In Iowa it is normal procedure to either use partial or full-depth patching to repair deteriorated areas of pavement prior to resurfacing. The Owens/Corning Corporation introduced a repair system to replace the patching process. Their Roadglas repair system was used in this research project on US 30 in Story County. It was installed in 1985 and has been observed annually since that time. There were some construction problems with slippage as the roller crossed the abundant Roadglas binder. It appears the Roadglas system has helped to control reflective cracking in the research areas. Since the time when this project was completed it has been reported that Owens/Corning has discontinued production of the Roadglas system.

Evaluation of Deterioration on US 20 in Webster County, MLR-91-1, 1991

Ten miles of U.S. Highway 20 in Webster County began to show deterioration in 1990. Any deterioration was unexpected, since the road was just constructed in 1986 and 1987. The deterioration looked much like the staining and cracking of D-cracking. Cracking was found on 391 joints throughout the 10 mile four lane divided highway. Evaluation of cores from the project reveal low air contents at those locations where cracking is occurring. The cause of the low air contents can only be speculated on. A possible cause may be the vibration from the paver coupled with the additional vibration at the joints. Other projects constructed in 1986 and 1987 with the same equipment show no signs of distress.
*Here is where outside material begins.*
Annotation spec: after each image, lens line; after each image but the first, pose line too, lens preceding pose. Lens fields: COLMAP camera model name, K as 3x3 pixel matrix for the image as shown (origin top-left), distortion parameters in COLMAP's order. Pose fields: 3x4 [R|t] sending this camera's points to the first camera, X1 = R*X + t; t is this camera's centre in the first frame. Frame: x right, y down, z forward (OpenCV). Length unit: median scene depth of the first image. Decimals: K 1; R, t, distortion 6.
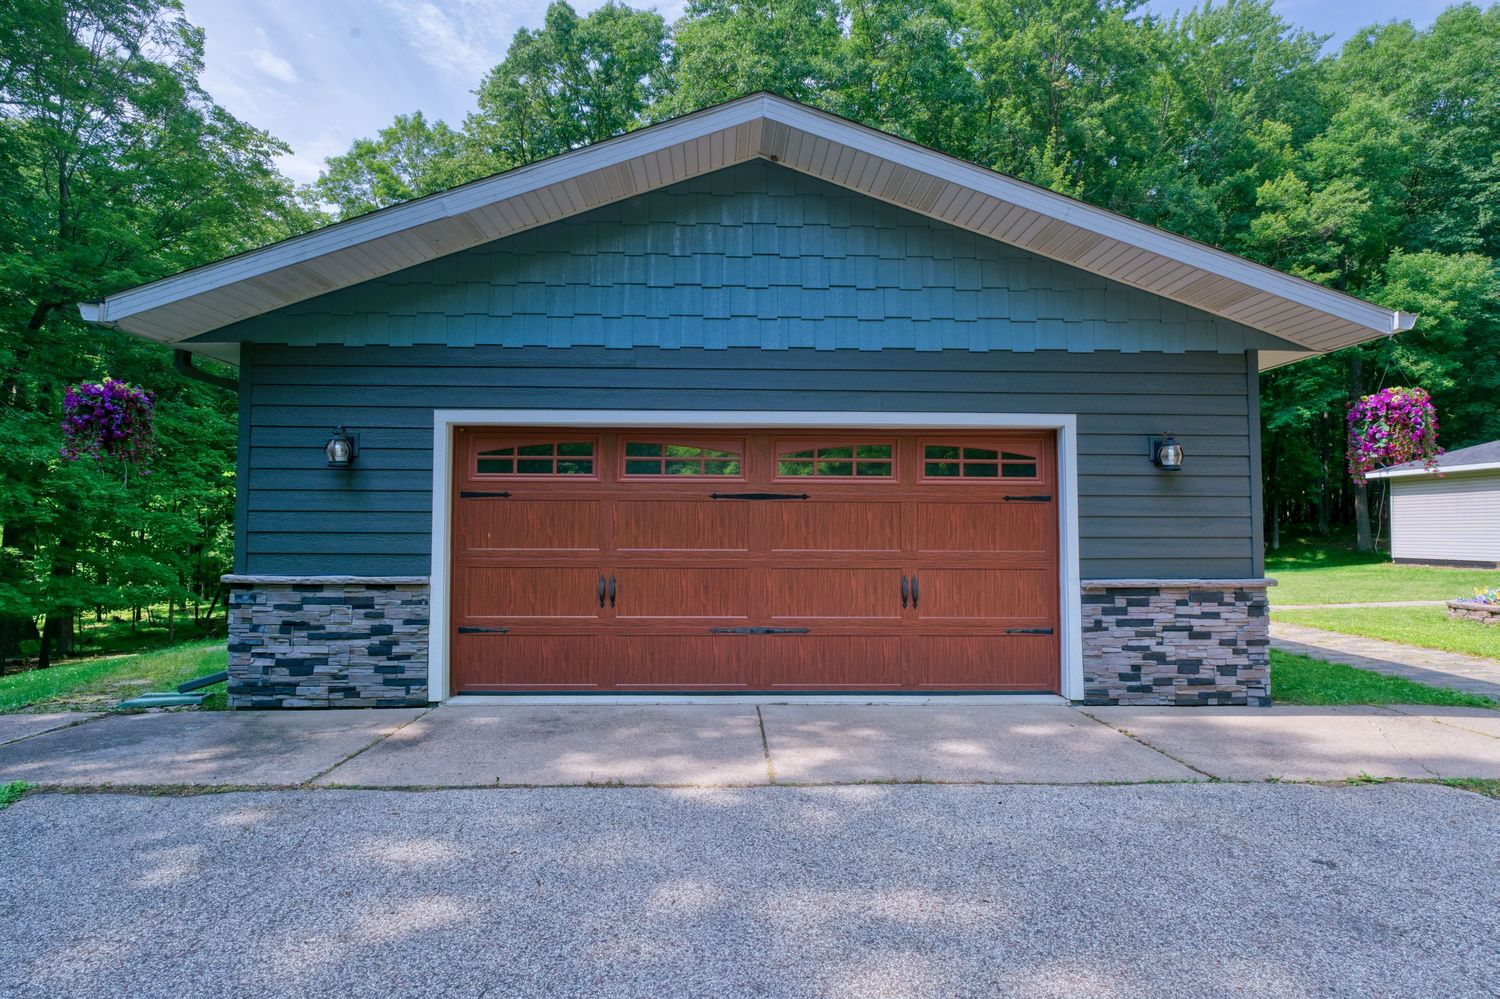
lens RADIAL K [[759.0, 0, 749.3], [0, 759.0, 499.4], [0, 0, 1]] dist [-0.005935, -0.001160]
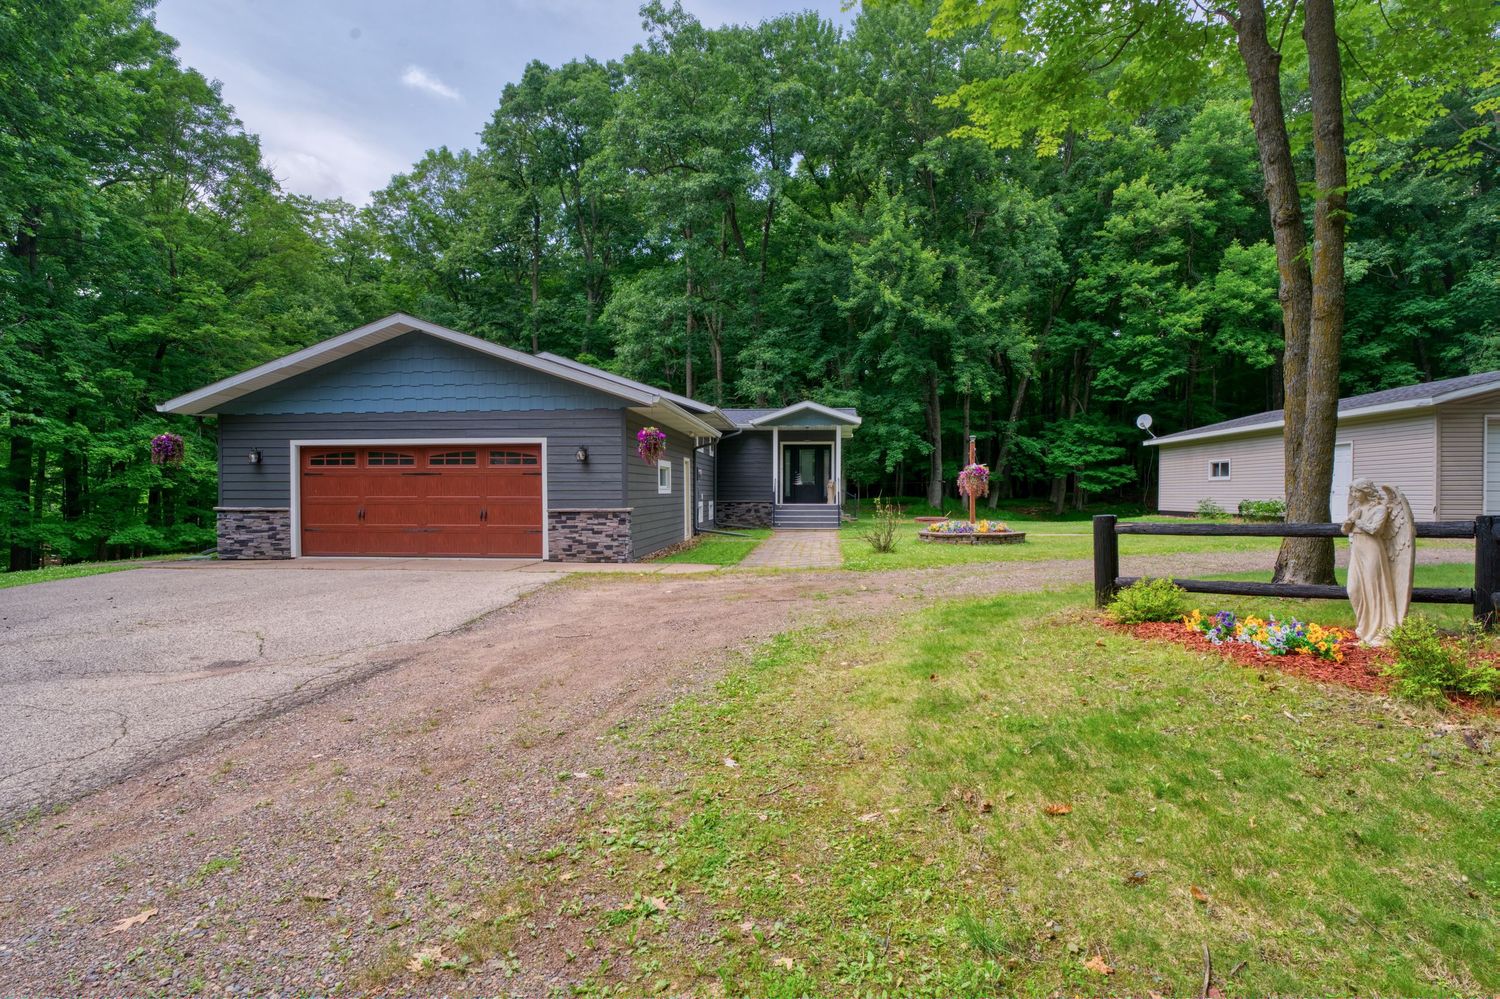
lens RADIAL K [[781.1, 0, 750.5], [0, 781.1, 499.9], [0, 0, 1]] dist [-0.004480, 0.000399]
pose [[0.991802, -0.004101, -0.127719, 1.361680], [0.010341, 0.998783, 0.048229, -0.030342], [0.127366, -0.049154, 0.990637, -1.302129]]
Epoxy and Thermoplastic Pavement Markings on US 30 in Carroll County, HR-545, 1995

A one mile section each of thermoplastic and epoxy pavement marking materials were placed on new ACC pavement near Carroll, IA on Highway 30. The markings were evaluated for four years to see if they were suitable materials for durable pavement markings. The epoxy markings were inadvertently repainted after two years. They were performing well up to that time with little plow damage and good retroreflectivity. The thermoplastic dash lines suffered heavy snow plow damage after the first year and were repainted after the third winter. The thermoplastic edge lines performed fairly well for four years.

Case Study of Seasonal Variation in the Subgrade and Subbase Layers of Highway US 20, TR-516, 2008

Seasonal variations in ground temperature and moisture content influence the load carrying capacity of pavement subgrade layers. To improve pavement performance, pavement design guidelines require knowledge of environmental factors and subgrade stiffness relationships. As part of this study, in-ground instrumentation was installed in the pavement foundation layers of a newly constructed section along US Highway 20 near Fort Dodge, Iowa, to monitor the seasonal variations in temperature, frost depth, groundwater levels, and moisture regime. Dynamic cone penetrometer (DCP), nuclear gauge, and Clegg hammer tests were performed at 64 test points in a 6-ft x 6-ft grid pattern to characterize the subgrade stiffness properties (i.e., resilient modulus) prior to paving. The purpose of this paper is to present the field instrumentation results and the observed changes in soil properties due to seasonal environmental effects.